(What is expected) Produce again, without any change, the lines running from the one with "Санкт-Петербург и обл, БАНАНЫ-МИНИ: 149" through the final line of the data below, and only those.

Itemized modification records:
'''
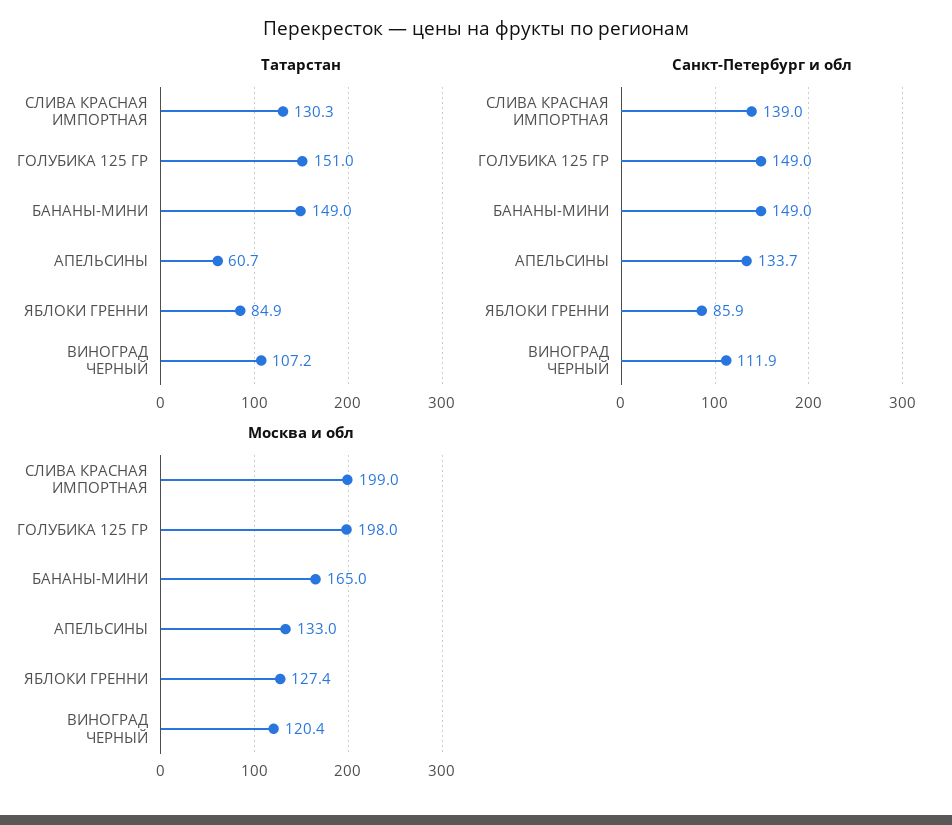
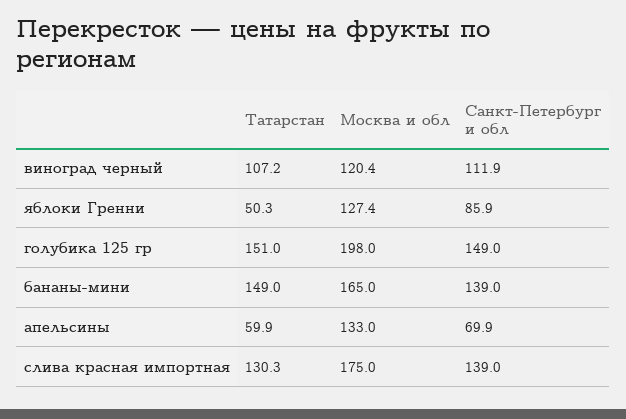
Татарстан, АПЕЛЬСИНЫ: 60.7 -> 59.9
Татарстан, ЯБЛОКИ ГРЕННИ: 84.9 -> 50.3
Санкт-Петербург и обл, БАНАНЫ-МИНИ: 149 -> 139
Санкт-Петербург и обл, АПЕЛЬСИНЫ: 133.7 -> 69.9
Москва и обл, СЛИВА КРАСНАЯ ИМПОРТНАЯ: 199 -> 175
'''
(Task output)
Санкт-Петербург и обл, БАНАНЫ-МИНИ: 149 -> 139
Санкт-Петербург и обл, АПЕЛЬСИНЫ: 133.7 -> 69.9
Москва и обл, СЛИВА КРАСНАЯ ИМПОРТНАЯ: 199 -> 175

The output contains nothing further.